Я писала без особой надежды. Но Горбачёв перезвонил через два дня. Спросил: “Сколько вам лет?” Ответила: “Тридцать четыре”. Он помолчал, словно что-то сопоставляя, сравнивая. И, тут же переходя на “ты”: “Ну хорошо, Катя. Я согласен. Дам команду найти для твоего интервью время”.
Оказалось, в свои восемьдесят Горбачёв бесконечно куда-то едет, летит, встречается, выступает, спорит, пишет, опять едет и летит. Я нервничала – время уходит, а интервью откладывается, – звонила помощникам Горбачёва чуть ли не ежедневно. Назначенная встреча несколько раз то переносилась, то внезапно отменялась и опять назначалась. Перестав что-либо понимать, я отчаялась. Но тут перезвонили из приемной: приезжайте завтра, у Горбачёва “окно”.
Когда мы с Михаилом Сергеевичем оказались в пустом музее фонда Горбачёва, стало более-менее понятно, что происходит: ему необходимы этот бешеный график и такая гонка встреч, интервью и выступлений, потому что ему остро требуется постоянно быть в движении, быть чем-то занятым. Остановка, передышка, пауза автоматически означают дурацкие мысли и одиночество. Горбачёву действительно до сих пор очень тяжело, почти невозможно жить без его жены и друга, Раисы Горбачёвой. Хотя он, конечно, старается. С долгими перерывами мы проговорили несколько часов. А потом он сказал: “Есть только одна девушка, которая могла бы сыграть Раису”. Я затаила дыхание. “Чулпан.
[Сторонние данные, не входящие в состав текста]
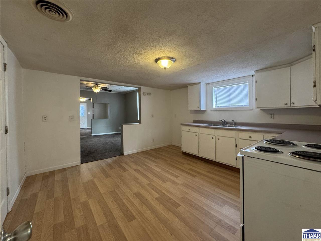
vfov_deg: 85.7
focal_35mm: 14
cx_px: 160
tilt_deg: -1.6
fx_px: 130
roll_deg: -0.5
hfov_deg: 102.1
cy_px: 120
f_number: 2.2
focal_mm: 2.22
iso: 200
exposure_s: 1/120
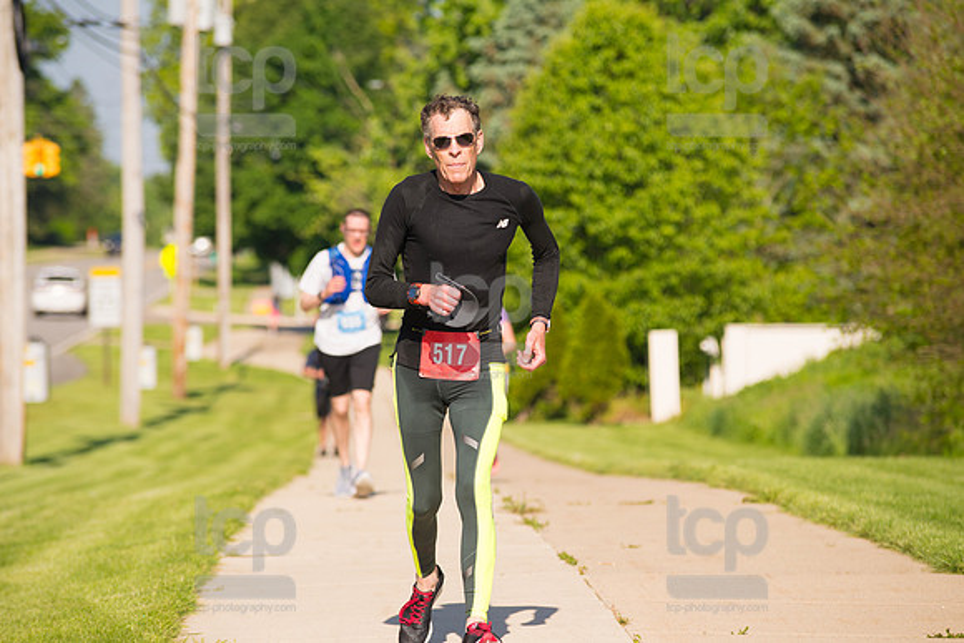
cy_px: 322
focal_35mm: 200
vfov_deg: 6.9
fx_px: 5357
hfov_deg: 10.3
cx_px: 482
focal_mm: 200
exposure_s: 1/2000
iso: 400
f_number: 5.6
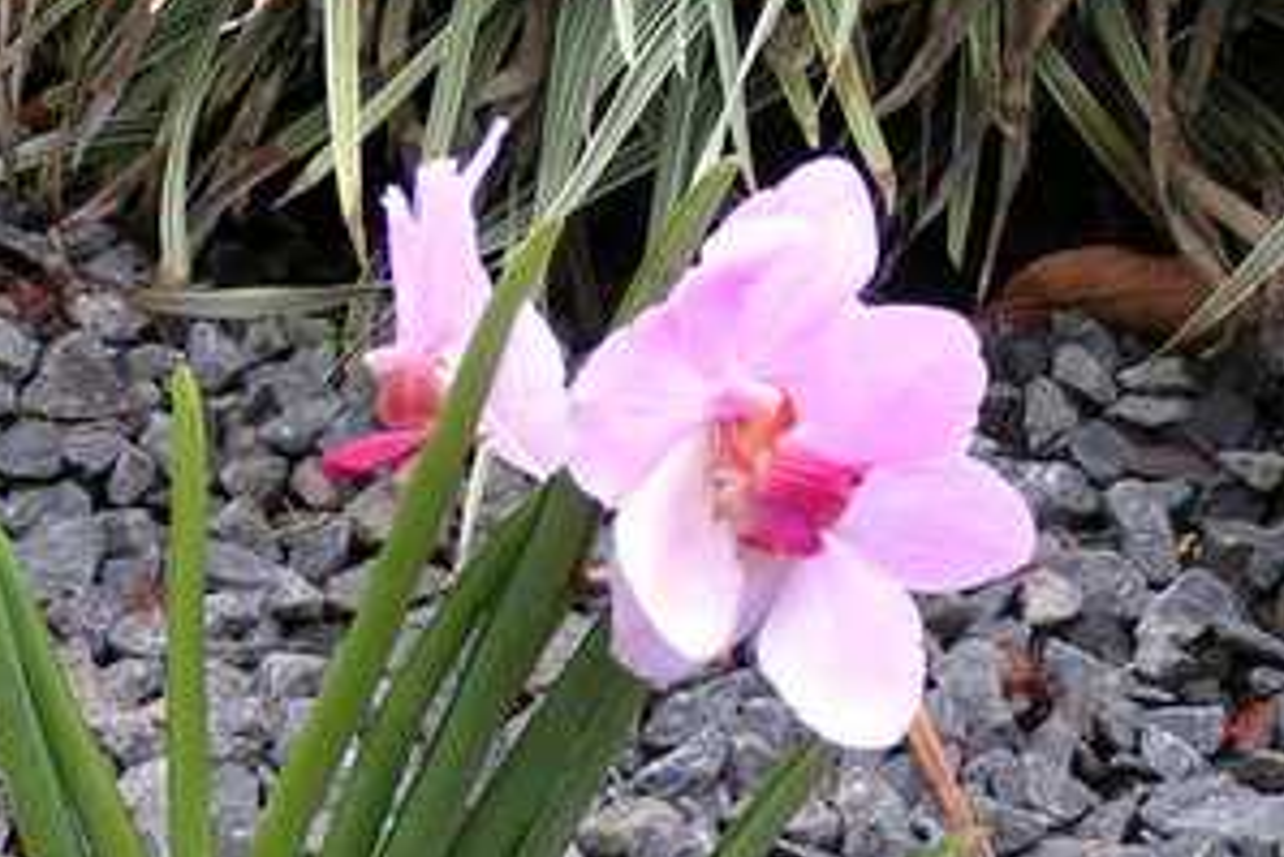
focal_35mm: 152
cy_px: 698
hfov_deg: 13.5
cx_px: 392
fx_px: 5424
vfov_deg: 9.0
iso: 50
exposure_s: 1/100
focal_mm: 10.5
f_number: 4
Чулпан Хаматова, знаешь?” Я кивала китайским болванчиком: да, да, да, конечно, это моя лучшая подруга, давайте же скорее снимать. Но Горбачёв как-то задумался: “Нет пока ни сценария хорошего, ни толкового режиссера. Но Чулпаша бы справилась, я уверен”. КАТЕРИНА ГОРДЕЕВА
ХАМАТОВА: Знаешь, если бы такой проект – фильм или спектакль о Горбачёве, о том, что он сделал, об их невероятной любви – состоялся, это было бы счастье. Не только профессиональное – для меня как для артистки, а для всех нас, людей, граждан своей страны: эту историю надо рассказывать. И надо обязательно постараться успеть рассказать ее, пока Михаил Сергеевич имеет возможность это увидеть. Хотя бы для того, чтобы он знал, что мы ему благодарны. Но и – это очень важно – для того, чтобы запечатлеть время и его героев таким, каким оно было на самом деле. Без вранья и передергиваний.
Глава 31. Признаки жизни
На ростовский рейс еще не объявили посадку. А про хабаровский повторяют: задерживается на час, на два и, наконец, на три часа. Не могу сообразить, почему эта информация кажется мне важной. Я лечу в родной Ростов впервые за долгое время. Но не к своим родителям. А к маме и папе друга своего детства Кирилла Серебренникова. Не поболтать и не в гости: записывать интервью для фильма о том, как и почему начались обыски и аресты по “театральному делу” и как так вышло, что Серебренников уже несколько месяцев находится под домашним арестом. Я долго не хотела этот фильм снимать, а потом поняла: никуда не деться, об этом деле надо рассказывать. И рассказывать так, чтобы вся абсурдность ситуации стала понятна не только близким друзьям, уверенным в его порядочности, но и другим людям, возможно, никогда не бывавшим в его театре, не смотревшим его фильмы, услышавшим обо всем по телевизору и повторившим, вслед за бойким корреспондентом, “вор должен сидеть в тюрьме”.
Я точно знаю, что мама Кирилла интервью мне не даст, не сможет: она несколько недель лежит без сознания.
Я пытаюсь выстроить в голове план разговора с отцом Серебренникова. Как спрашивать о происходящем отстраненно? Как подготовиться к вопросам, которые он будет задавать мне? Ведь наверняка будет спрашивать: какие перспективы у дела его сына, что вообще происходит в Москве, как им с матерью жить дальше и, главное, – за что это всё, почему, зачем и когда кончится.
Я сижу у выхода на посадку, осоловело гляжу на паркующиеся у гейтов и отъезжающие на взлетку самолеты и ем мороженое. И в очередной раз слышу про хабаровский рейс, который задерживается, а его пассажирам предлагают получить талоны на закуски и горячие напитки. Куда они летят, думаю я, кто их встречает там, в Хабаровске, где уже ночь и никого не предупредишь, что самолет опаздывает? А когда все встречающие проснутся, самолет, вероятно, будет в воздухе и, значит, точно никого не предупредишь.